COLLECTED MATERIAL
+++
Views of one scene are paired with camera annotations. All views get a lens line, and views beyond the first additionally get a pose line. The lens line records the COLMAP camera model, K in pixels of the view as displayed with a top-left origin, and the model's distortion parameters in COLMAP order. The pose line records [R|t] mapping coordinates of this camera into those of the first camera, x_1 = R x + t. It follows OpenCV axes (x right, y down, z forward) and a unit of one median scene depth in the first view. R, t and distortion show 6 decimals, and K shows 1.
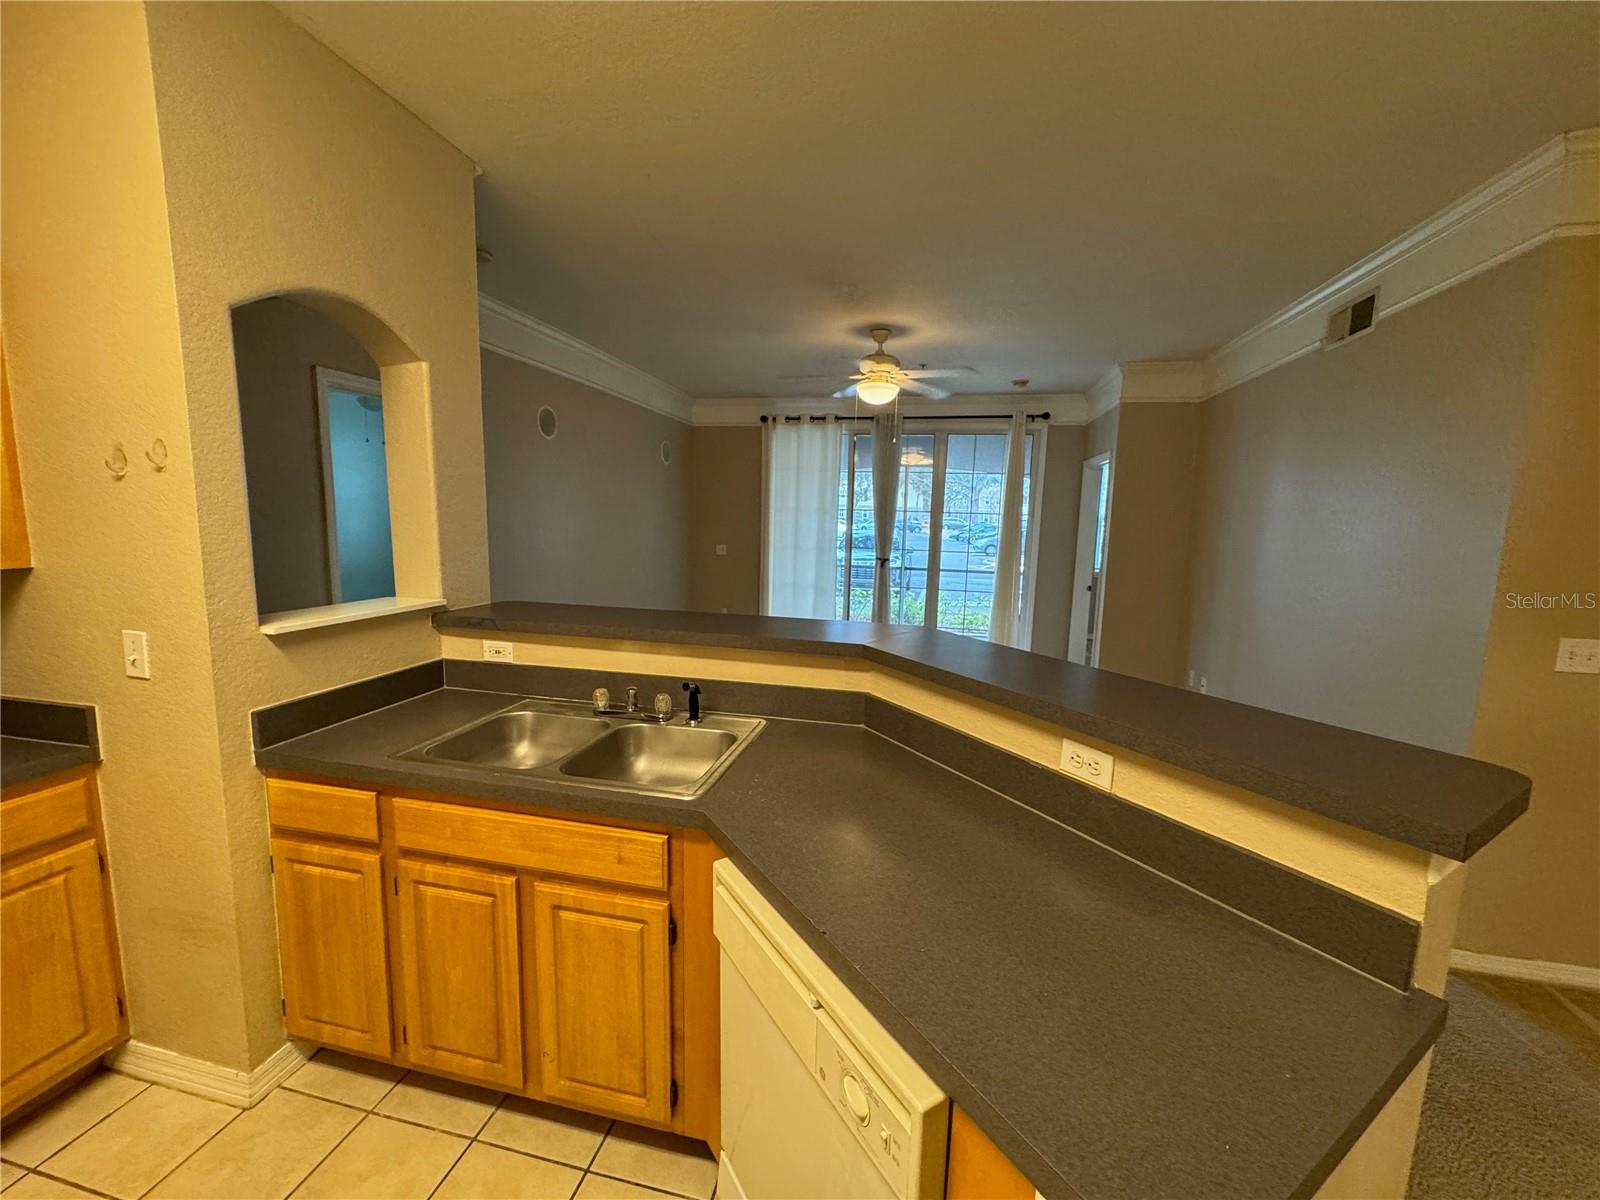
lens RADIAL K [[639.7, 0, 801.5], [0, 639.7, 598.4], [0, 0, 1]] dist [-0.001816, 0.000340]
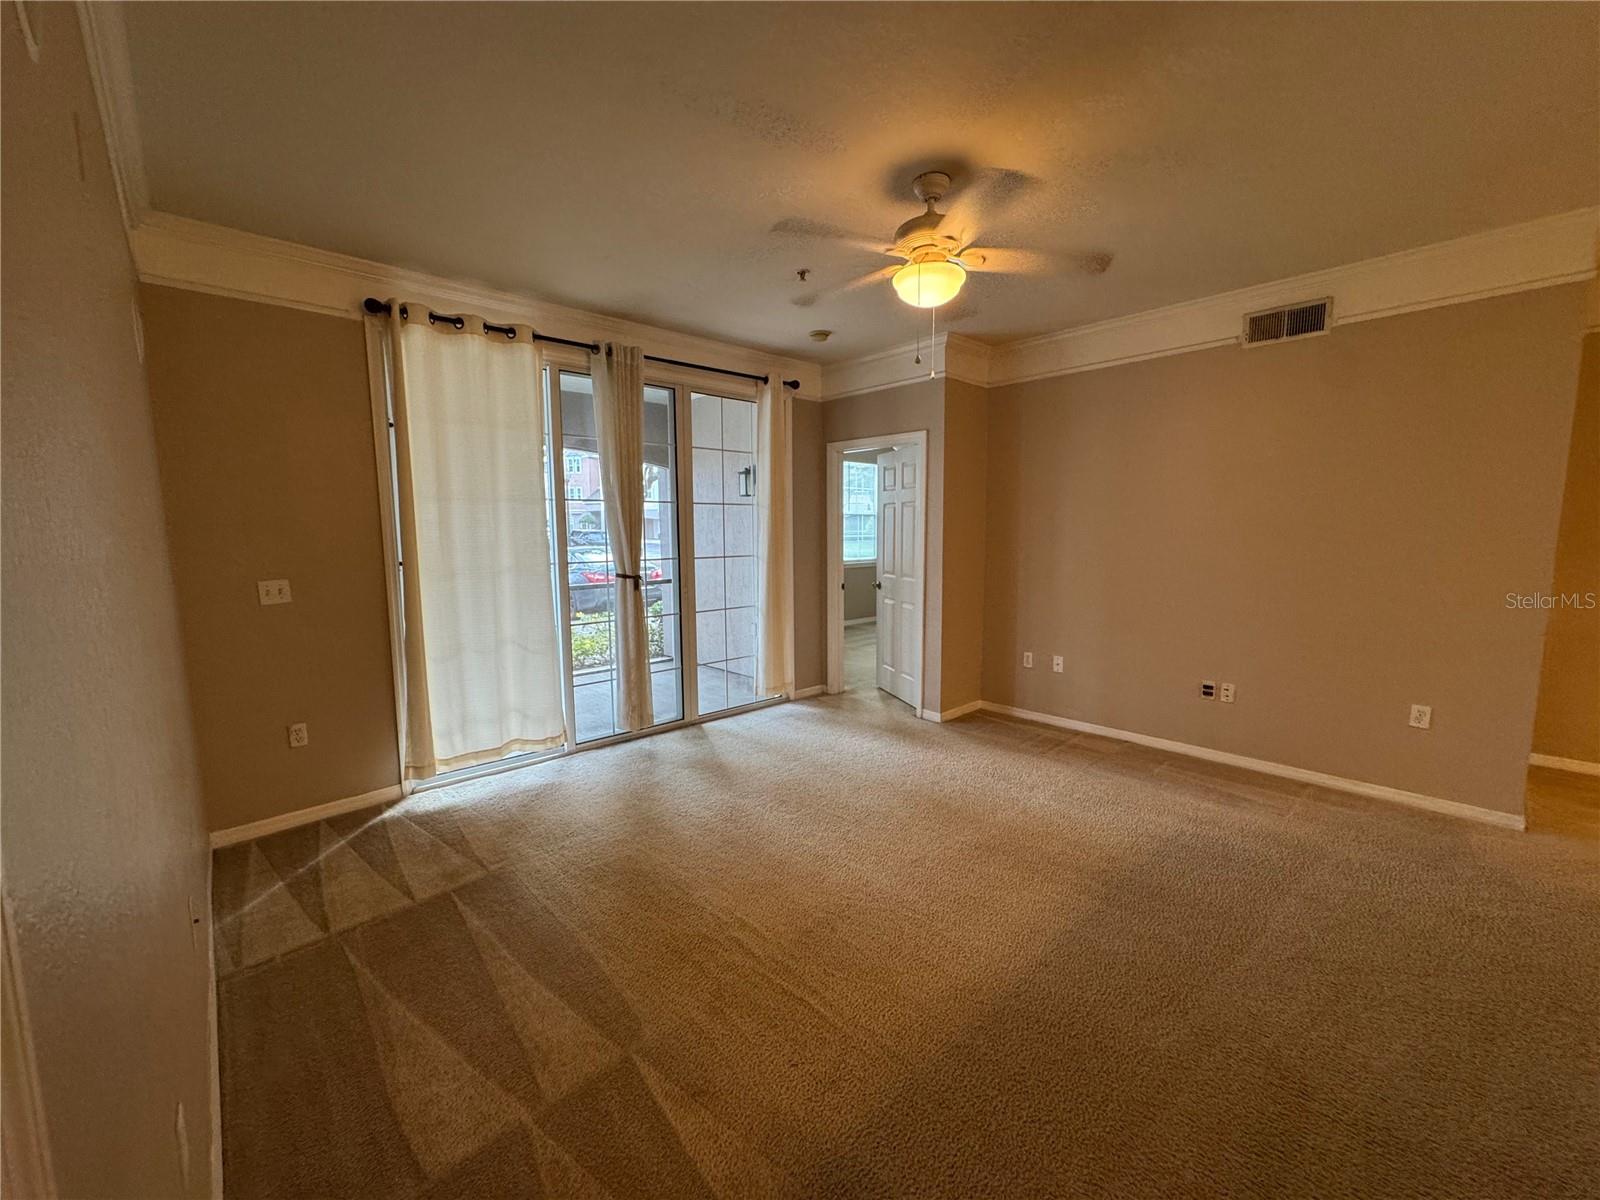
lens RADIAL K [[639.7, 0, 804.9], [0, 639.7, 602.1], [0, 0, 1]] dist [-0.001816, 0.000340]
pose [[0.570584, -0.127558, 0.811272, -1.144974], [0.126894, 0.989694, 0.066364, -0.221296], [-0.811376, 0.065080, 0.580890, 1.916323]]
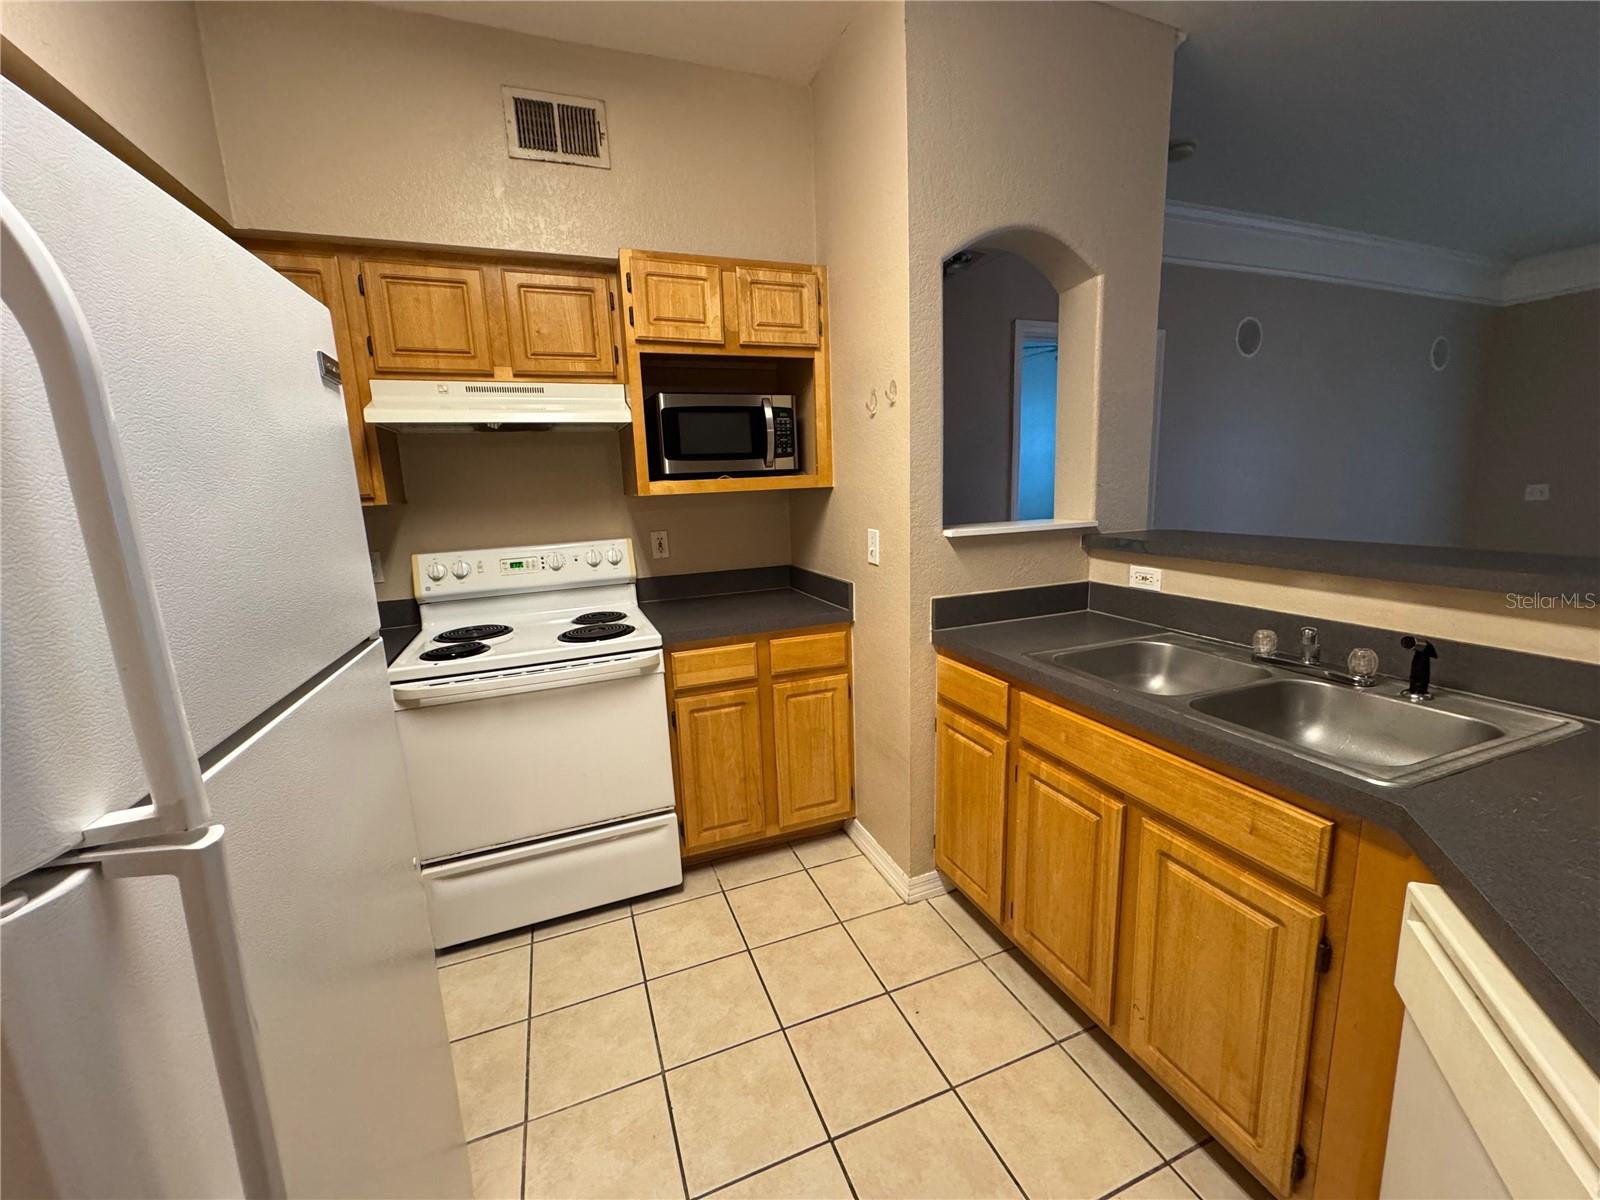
+++
TASK PROMPT
Please copy out the whole listing exactly, minus its pictures.

ANSWER TO THIS TASK
Views of one scene are paired with camera annotations. All views get a lens line, and views beyond the first additionally get a pose line. The lens line records the COLMAP camera model, K in pixels of the view as displayed with a top-left origin, and the model's distortion parameters in COLMAP order. The pose line records [R|t] mapping coordinates of this camera into those of the first camera, x_1 = R x + t. It follows OpenCV axes (x right, y down, z forward) and a unit of one median scene depth in the first view. R, t and distortion show 6 decimals, and K shows 1.
lens RADIAL K [[639.7, 0, 801.5], [0, 639.7, 598.4], [0, 0, 1]] dist [-0.001816, 0.000340]
lens RADIAL K [[639.7, 0, 804.9], [0, 639.7, 602.1], [0, 0, 1]] dist [-0.001816, 0.000340]
pose [[0.570584, -0.127558, 0.811272, -1.144974], [0.126894, 0.989694, 0.066364, -0.221296], [-0.811376, 0.065080, 0.580890, 1.916323]]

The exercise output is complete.